Tsuguo Ikeda retired in 1986, and Joe Garcia took over as administrator. After Garcia’s departure in 1989, Edith Chambers became interim administrator for several months until David Okimoto assumed the leadership. He moved the center from the traditional model of treatment and counseling to an asset development model in the 1990s. This model is based on the assumption that the best strategy is not to wait until problems surface to begin providing service.
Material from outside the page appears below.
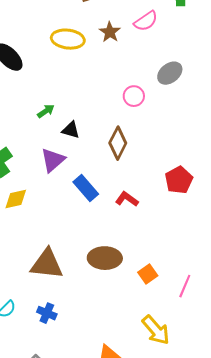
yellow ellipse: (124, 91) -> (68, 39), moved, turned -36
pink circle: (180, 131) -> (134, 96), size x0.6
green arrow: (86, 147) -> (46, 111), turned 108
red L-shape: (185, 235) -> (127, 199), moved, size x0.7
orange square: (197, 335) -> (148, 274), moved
Family Centers were opened at Holly Park and Beacon Hill to extend the agency’s reach in strengthening families and working with young people.
In 1998, Franklin Raines (b. 1949), CEO of the Federal National Mortgage Association -- commonly known as Fannie Mae -- donated $250,000 to the Atlantic Street Center as a tribute to the agency for its support of him as a youngster growing up in the neighborhood. Raines came from a poor family and loved to hang out at the center, where games and activities were offered after school. He said the experience opened his eyes to new horizons. After graduating from Franklin High School, he went to Harvard and on to Harvard Law School, and he became a Rhodes Scholar. As an executive with Fannie Mae, Raines earned $2 million a year, but he left to become President Bill Clinton’s budget director. Returning to Fannie Mae, he became the CEO.
The contribution made it possible for the center to build a modern brick building next door to the original building in 1999. The building is named the Franklin Raines Building, and it houses the counseling services and offices for the early learning activities staff. At the same time, the original building was named the Charlotte Howland Building, after the first deaconess superintendent.
The Twenty-first Century
After a national search that produced 119 candidates, Edith Chambers Elion was appointed administrator in 2002. A member of the Atlantic Street staff for 34 years, Elion considers the center’s 100 years of service to the community a magnificent accomplishment. She is proud of the work of the four-faceted program -- education, counseling, youth development, family support -- each with its own history, and all contributing to the family.
A 54-person staff now serves more than 3,000 people, with positive outcomes. The parent-child program teaches parents how to enhance literacy for 2-year-olds and 3-year-olds; it is the first such program in Western Washington. The counseling service gives aid to youth and families in stressful and difficult situations. The Family Support program operates in the two southeast Seattle locations, Rainier Beach and New Holly, where the many free classes and services include parent education, English language instruction, preparation for citizenship exams, personalized support to individuals, physical fitness activities, and life skills classes. The Youth Development Program, located in the Rainier Beach building, is one of the agency’s oldest programs, dating from the 1950s.
In 2010 the Rainier Beach building is to be razed and the program will be moved to Zion Preparatory Academy.
The Atlantic Street Center is governed by a 12-member board. It’s composed of one-third representatives from the United Methodist Church, which owns the buildings and the property, one-third members at large, and one-third members from the community served.
On September 25, 2010, a fund-raising gala celebrating Atlantic Street Center’s 100th anniversary had 300 people in attendance and raised a net total of $136,000. About 65 percent of other funding comes from the State of Washington, King County, and the City of Seattle; 9 percent comes from the United Way; and the rest comes from donors and foundations.